As for upgrades at existing facilities, absent a few already planned upgrades the existing systems are pretty much at capacity. For most of our dams it is not the number of generator units that represents the limiting feature but the size of the reservoirs behind the dams (amount of water to be converted into electricity). The whole reason Site C is being added to the existing Peace dam network is to increase the reservoir volume behind dams in BC.

Large-scale hydroelectric – Wait a Minute…: It was at this point in the exercise that I recognized the apparent bait and switch that had occurred in this section of the report. The section started with a couple half-hearted attempts to challenge the electricity demand requirements set out in the DDPP and TEFP but quickly descended into challenging how that needed electricity would be generated. In doing so the authors appear to be distracting the reader as to the actual point of those reports: that if we are to meet our climate change goals we will need substantially more electricity by 2030 and 2050. If you continue reading the section you discover that the authors never actually go back to challenge the electricity requirement numbers from DDPP or TEFP They simply migrate to a section on low-carbon electrification in BC while completely ignoring DDPP or TEFP; then 12 pages later they come up with a conclusion:

The increases in electricity requirements in the DDPP and TEFP, which are on the order of 130% and 220% above current requirements by 2050, are not defensible based on the information provided in these analyses.

But their assessment never actually challenged the energy requirement numbers from these two reports. They essentially side-stepped that entire topic. Somehow they just forget to challenge the underlying assumptions of DDPP and TEFP after page 42. It is like they believe that after the five pages of discussion about generation alternatives and nine pages of discussions about BC Hydro projections that readers will completely miss the fact that they never actually presented any solid information that challenges the overall electricity demand numbers presented in DDPP and TEFP. They challenge the suggestions of how the electricity will be generated (and in my opinion do this poorly as discussed above) but never actually show why the electricity requirement numbers presented by DDPP and TEFP for a post-Paris Agreement energy environment “are not defensible”.

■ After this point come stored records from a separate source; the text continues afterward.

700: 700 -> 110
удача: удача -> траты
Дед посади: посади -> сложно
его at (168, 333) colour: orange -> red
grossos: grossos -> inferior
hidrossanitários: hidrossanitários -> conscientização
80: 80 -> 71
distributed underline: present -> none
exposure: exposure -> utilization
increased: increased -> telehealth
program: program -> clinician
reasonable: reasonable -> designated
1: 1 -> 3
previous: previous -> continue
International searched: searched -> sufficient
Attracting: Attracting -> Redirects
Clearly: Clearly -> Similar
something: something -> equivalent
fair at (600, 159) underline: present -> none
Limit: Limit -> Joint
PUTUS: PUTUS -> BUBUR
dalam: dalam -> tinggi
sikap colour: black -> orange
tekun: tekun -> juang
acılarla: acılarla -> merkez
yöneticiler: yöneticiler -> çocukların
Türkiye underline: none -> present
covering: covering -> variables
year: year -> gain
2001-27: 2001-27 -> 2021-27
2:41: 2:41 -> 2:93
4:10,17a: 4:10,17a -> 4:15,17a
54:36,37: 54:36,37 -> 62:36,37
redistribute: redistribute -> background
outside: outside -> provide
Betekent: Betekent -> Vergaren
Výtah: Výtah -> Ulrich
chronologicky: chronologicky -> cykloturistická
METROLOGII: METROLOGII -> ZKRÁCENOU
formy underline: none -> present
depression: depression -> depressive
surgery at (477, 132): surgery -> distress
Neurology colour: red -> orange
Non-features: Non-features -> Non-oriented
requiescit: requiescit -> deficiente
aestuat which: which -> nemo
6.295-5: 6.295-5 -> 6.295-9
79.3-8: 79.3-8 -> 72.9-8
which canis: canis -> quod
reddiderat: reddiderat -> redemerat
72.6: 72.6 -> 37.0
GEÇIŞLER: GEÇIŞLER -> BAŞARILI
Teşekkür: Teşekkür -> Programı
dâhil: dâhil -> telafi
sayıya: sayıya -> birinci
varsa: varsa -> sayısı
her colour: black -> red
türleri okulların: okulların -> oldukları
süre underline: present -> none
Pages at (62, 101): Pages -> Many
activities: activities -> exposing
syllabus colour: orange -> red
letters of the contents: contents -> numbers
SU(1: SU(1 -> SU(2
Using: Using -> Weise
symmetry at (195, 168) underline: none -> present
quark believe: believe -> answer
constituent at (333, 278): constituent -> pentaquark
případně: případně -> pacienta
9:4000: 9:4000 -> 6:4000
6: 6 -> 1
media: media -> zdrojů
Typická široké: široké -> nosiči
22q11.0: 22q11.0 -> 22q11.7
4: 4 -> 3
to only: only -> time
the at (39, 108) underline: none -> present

To repeat, the conclusions of DDPP and TEFP  that in order to achieve our climate change goals we will need to increase our electricity supply on the order of 130% and 220% above current requirements by 2050 remain unchallenged in this assessment. This is almost exactly what I have written previously on the topic. The numbers haven’t gone away and this report makes no significant effort to show otherwise.

Unfortunately I am running out of time to finish this blog post as my lunch break is well over so I will not go into their examination of the MKJA MK Jaccard and Associates Inc  (Jaccard) Report at this time (possibly more on this in a later blog post). I will point out, however, that the studies being covered in that section pre-date the Paris Agreement and in some case completely underestimate more current estimates. As an example, the authors cite a BC Hydro load forecast that predicts that electric vehicles will make up only 13% of the private vehicle fleet in 2036. If that is the case then BC has no chance of meeting its climate change goals. Under BC’s zero emission pledge  we are supposed to be 100% zero emission vehicles by 2050 and given the lifetime of the average vehicle if we are only at 13% in 2036 we stand zero chance of being at 100% in 2050. Moreover afterall that the author’s still agree with the Jaccard report conclusion while only wondering about its actual timeline:

based on the MKJA study, deep reductions in British Columbia’s GHG emissions would result in substantially more electricity demand. However, the extent of this increase in demand and its timing remain highly uncertain.